それは西洋犬種の人気におされているだけでなく、
日本犬の展覧会系繁殖者が高齢化していることも原因の一つではないでしょうか。

柴犬だけは根強い人気があるのでなんとか持ちこたえてはいますが、
その他の犬種については正直言ってジリ貧です。

このままいけばいずれは質の高い紀州犬、四国犬、秋田犬、
北海道犬、甲斐犬は姿を消してしまうかもしれません。

長年の経験にもとづく勘のすごさ

昭和の日本犬展覧会が華やかだった時代を知る繁殖者は、
学術的な知識うんぬんというより、自らの経験による勘によって犬を繁殖してきました。
その正しさには驚かされるものがあり、一朝一夕でまねできるものではないでしょう。

例えばメス犬の発情の良し悪しなどを判定する目は確かで、
動物病院でスメア検査などしなくても、オス犬の反応やメス犬の陰部の変化を見て
かなり正確に排卵の時期を予想できる繁殖者は珍しくありません。

また、独自の方法で疥癬(かいせん)などの皮膚病を完治させたり、
犬の体質を見極めた食事の内容など、書物から得る知識以上に
有益な情報をもたらしてくれる繁殖者もたくさんいます。

古い時代を知る繁殖者にとっての『犬』

しかし、古い時代を知る高齢の繁殖者は「犬」という存在の変化についていけていません。
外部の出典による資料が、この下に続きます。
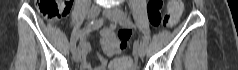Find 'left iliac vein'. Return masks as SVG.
Instances as JSON below:
<instances>
[{
  "label": "left iliac vein",
  "instance_id": "1",
  "mask_svg": "<svg viewBox=\"0 0 238 70\" xmlns=\"http://www.w3.org/2000/svg\"><path fill=\"white\" fill-rule=\"evenodd\" d=\"M104 15L110 19L112 22L115 23H120L122 21L123 15L122 12L119 8H110V9H106L104 10ZM136 52L138 54L139 57H144L145 55V49L143 48V46L141 44H139L136 48Z\"/></svg>",
  "mask_w": 238,
  "mask_h": 70
}]
</instances>
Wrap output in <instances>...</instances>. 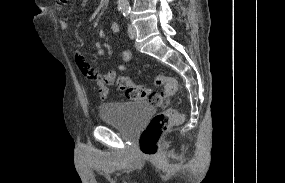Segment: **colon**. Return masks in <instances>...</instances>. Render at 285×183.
Returning a JSON list of instances; mask_svg holds the SVG:
<instances>
[{"instance_id": "5ec220e1", "label": "colon", "mask_w": 285, "mask_h": 183, "mask_svg": "<svg viewBox=\"0 0 285 183\" xmlns=\"http://www.w3.org/2000/svg\"><path fill=\"white\" fill-rule=\"evenodd\" d=\"M78 66L87 78H95L94 73L88 65L82 63ZM121 69L124 70L125 68L121 67ZM155 84L157 86H164V91L161 93H150L148 88L133 83L127 75H122L117 80L119 89L125 93L127 98L131 100L149 99L157 105L165 106L168 99L176 93L177 82L163 73H159L155 77ZM183 120V113L175 109H167L157 113L140 136L139 146L142 153L154 155L157 152L158 143L162 135L171 127L181 124Z\"/></svg>"}]
</instances>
現在、犬は家族の一員として扱われ、飼い犬の7~8割が室内で暮らしています。
これは、昭和の時代に活躍した繁殖者が扱う犬の姿とは異なるもの。

彼らにとって犬は犬でしかなく、
展覧会とは自らが作出した犬の品質を競う場面なのですから、
愛犬と楽しくコンテストを楽しみたい、という感覚とは
まったく違う価値観で犬の繁殖をしているわけです。

ですから、展覧会において勝てる資質を持たないと判断された子犬は、
そういった犬舎にとって必要のない存在。


欲しい人がいれば相手がどんな飼育方法をとろうが構いませんし、
子犬ブローカーに売却することにもためらいがないのです。

そして譲渡先も見つからず、売却できる見込みもない子犬をいつまでも
犬舎に残しておく甘さもありません。

行き先の決まらない子犬はどうなるのか?

たまたま子どもや孫がインターネットに強ければ、
「子犬さしあげます」という掲示板に書き込んだりすることもできるでしょう。

もしかしたら、場合によってはネットを通じて売却することができるかもしれません。
そうやって土壇場で行き先の決まる子犬は運のよい子だと言えるでしょう。

では、行き先の決まらない子は?
知る限りの最悪なケースとしては、
月齢の早い段階で殺して焼却処分にした繁殖者がいました。

また、そういった殺処分を自らの手でするのが嫌だからという理由で、
子犬達を遠くの山に放して帰ってきたという繁殖者もいます。

どちらの繁殖者も高齢で、犬の命の重みについて説得しても
根本的な部分で理解することができないのかもしれない、
と感じさせられたことがいつまでも忘れられません。